1 Nomination, 0 Wins
Nomination: Best Short Film, Live Action - Yan England
Amour was a heartbreaking and harrowing tale of indignities that can come with growing older, but it wasn't even the most frightening film about aging nominated for an Academy Award last year. The short film "Henry," directed by Yan England, is a terrifying yet entirely sincere look at the horrors that come with memory loss from aging.
Gerad Poirier plays Henry, an elderly man confused by what is happening to him as his wife goes missing. England wisely confines us to Henry's viewpoint for most of the film, putting the audience in the same sense of confusion as Henry as both protagonist and audience attempts to put the pieces together. Though the conceit should become evident to the viewer rather quickly, as it is intended to, it is no less harrowing watching Henry as he struggles to determine what is happening around him.
Part thriller and part emotional drama, "Henry" is a well made film that is touching without becoming sentimental.
Remaining: 3132 films, 865 Oscars, 5375 nominations
Monday, August 12, 2013
Monday, August 5, 2013
Death of a Shadow / Dood van een Schaduw (2012)
1 Nomination, 0 Wins
Nomination: Best Short Film, Live Action - Tom Van Avermaet and Ellen De Waele
The last few years have marked a career breakthrough for actor Matthias Schoenaerts, a 35 year old who has been acting for over a decade but is just now coming to worldwide attention. His leading roles in Rust and Bone and Bullhead opened up new doors for him, and over the next year he'll appear in Alan Rickman's upcoming directorial effort A Little Chaos and the adaptation of the novel Suite Francaise.
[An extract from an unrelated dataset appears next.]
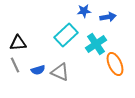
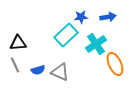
blue star: moved 3 px left, 6 px down
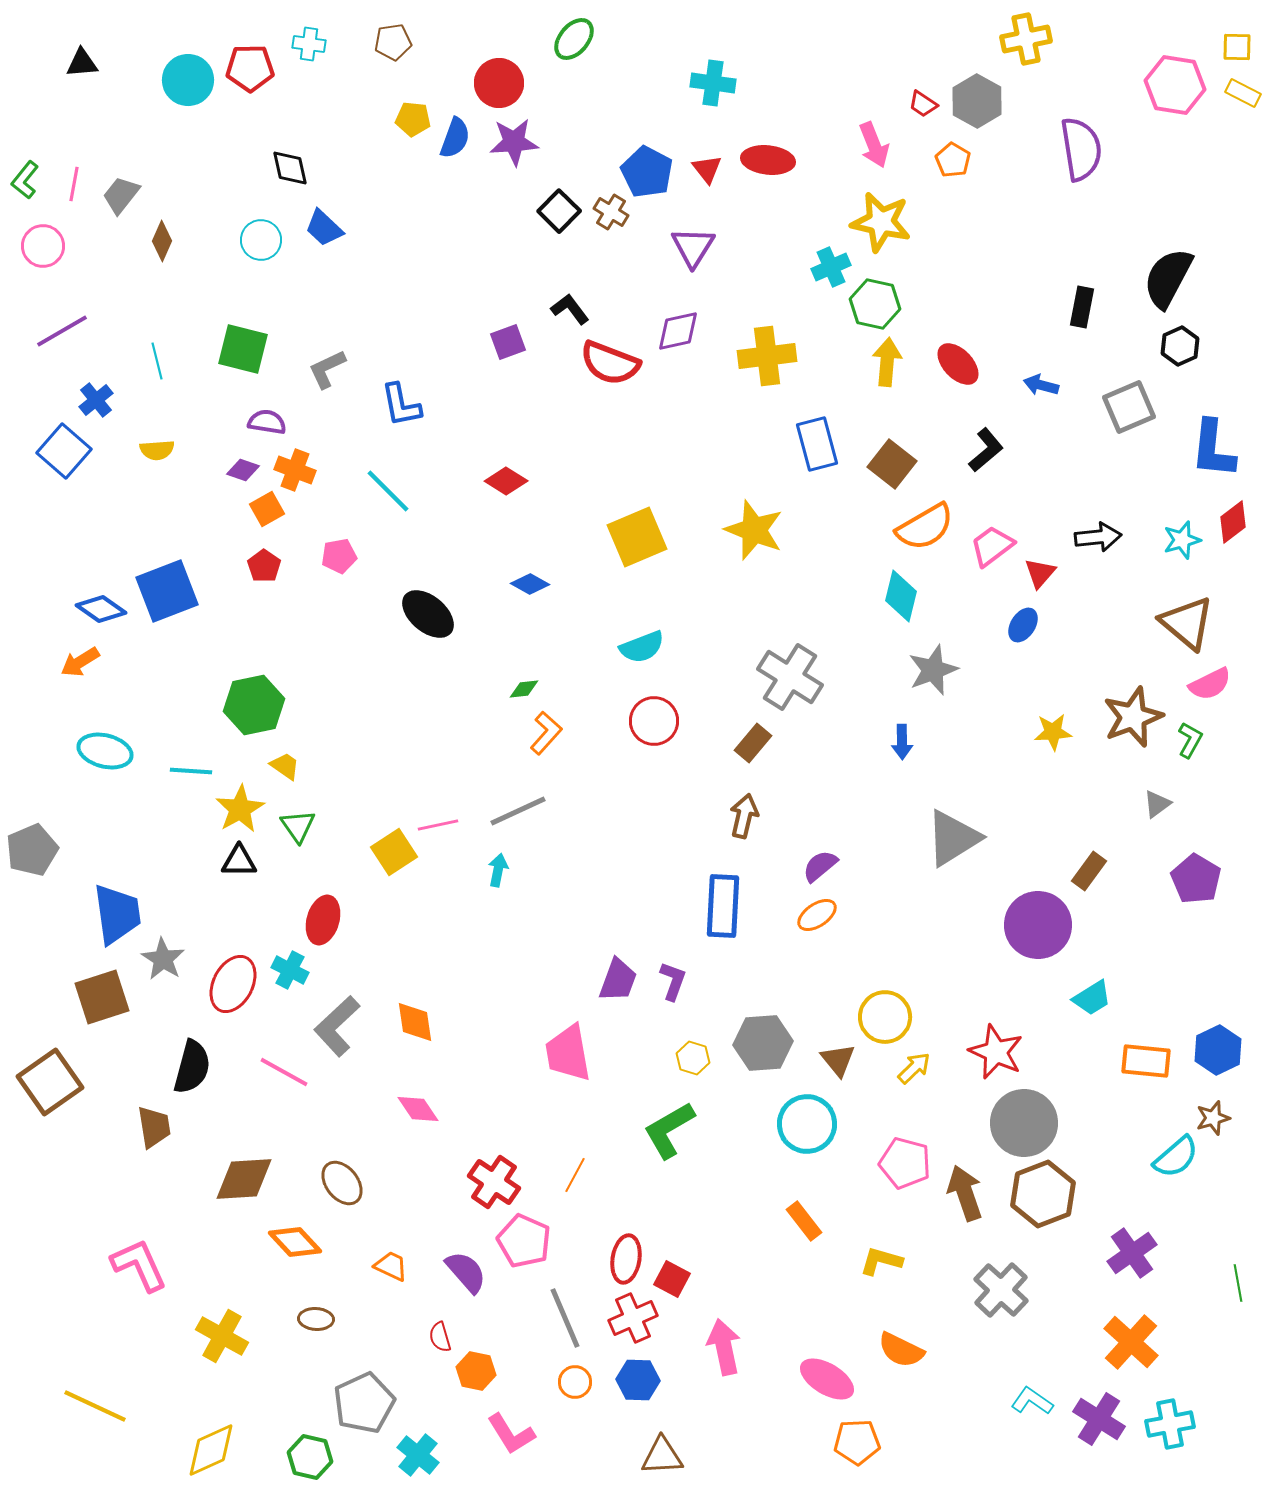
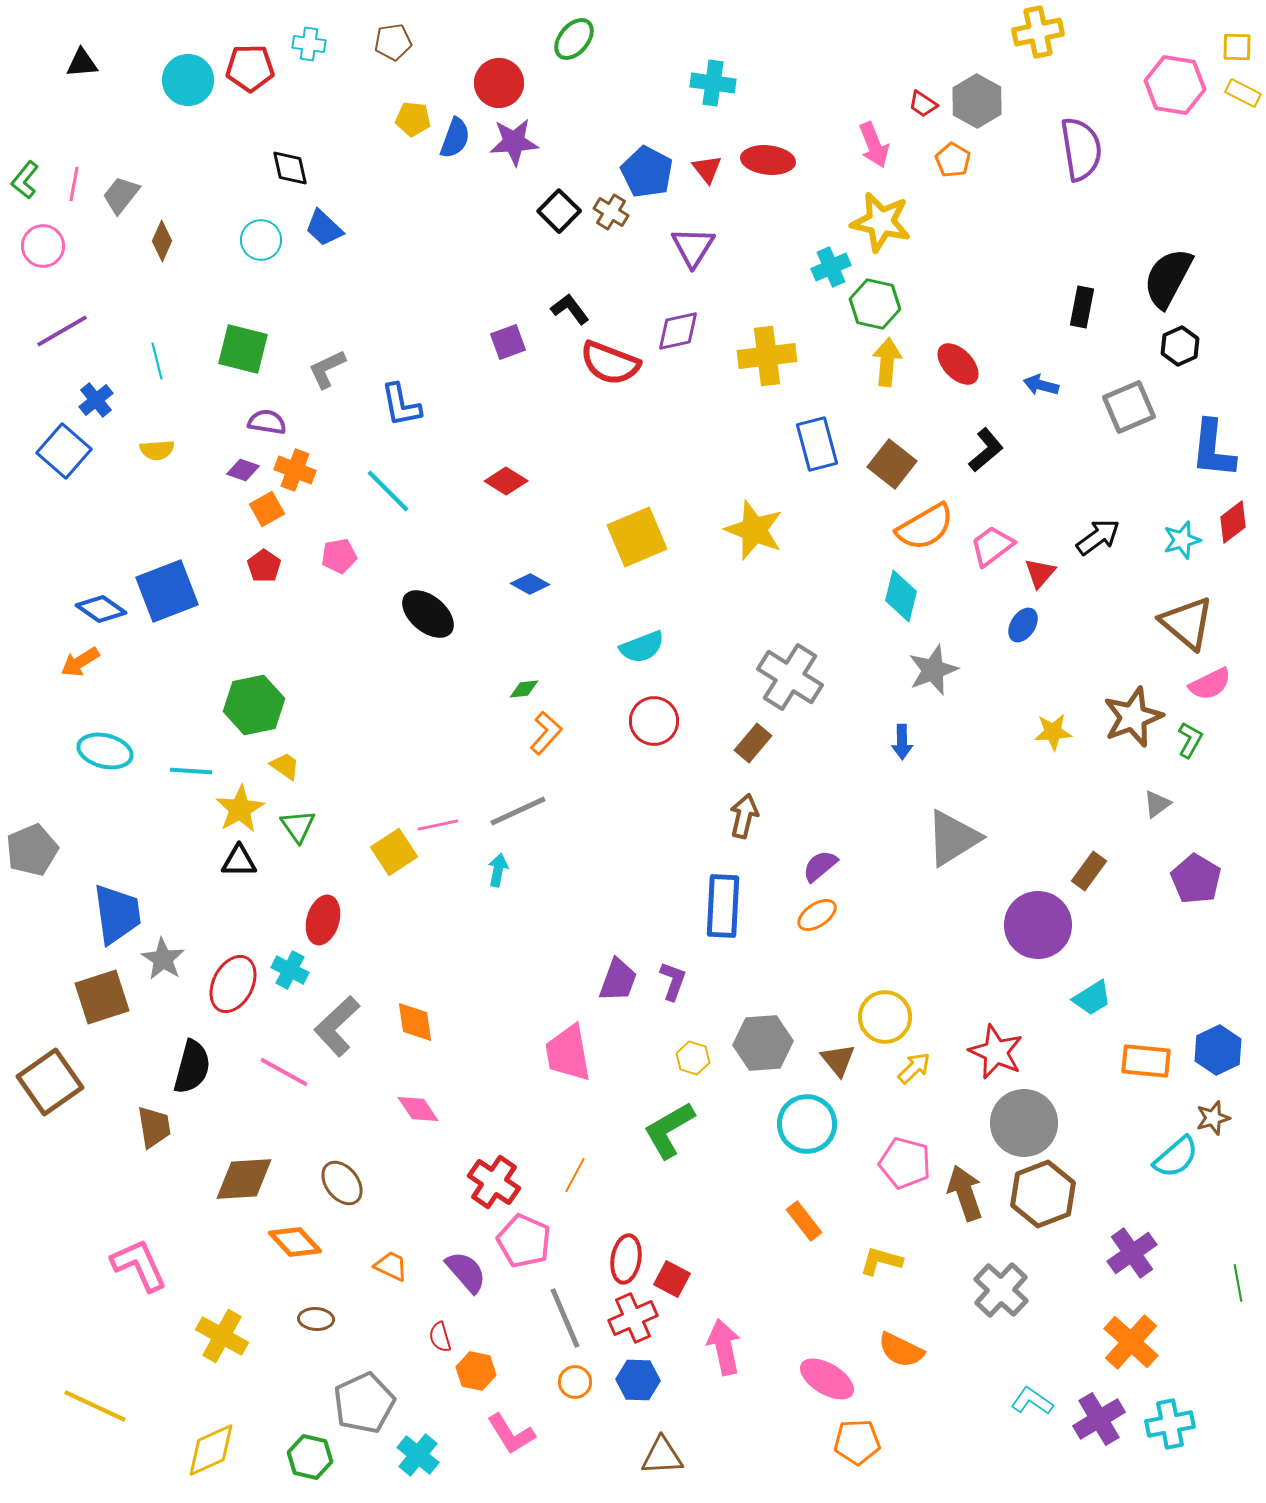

During the time of these career-making roles, Schoenaerts also appeared in a strange but beautiful short film made by writer/director Tom Van Avermaet, "Dood van een Schaduw," translated as "Death of a Shadow." Just over 20 minutes in length, the film tells the story of Nathan Rijckx, a deceased World War I soldier who is tasked with capturing the shadows of 10,000 dead people for a collector, in return for returning to life. While on one of these missions, he sees that the woman he loved before his death is now in love with another soldier, and decides to capture the shadow of this soldier and return to life shortly after his rival's death to reclaim his love.
This detailed and complicated concept would take nearly twenty minutes to describe in a feature length film, but Van Avermaet introduces it with such grace and subtlety that the exposition never feels clunky for a moment. The film is also beautifully shot with deep, rich colors, and the expressiveness of Schoenarts's face is intensely striking.
The film is neither comic nor emotionally wrenching, the two qualities that seem to describe every film nominated in the Best Short Film Live Action category every year. It is instead a lovely and genuine short that I will likely remember long after I have forgotten most of the feature length efforts from the same year.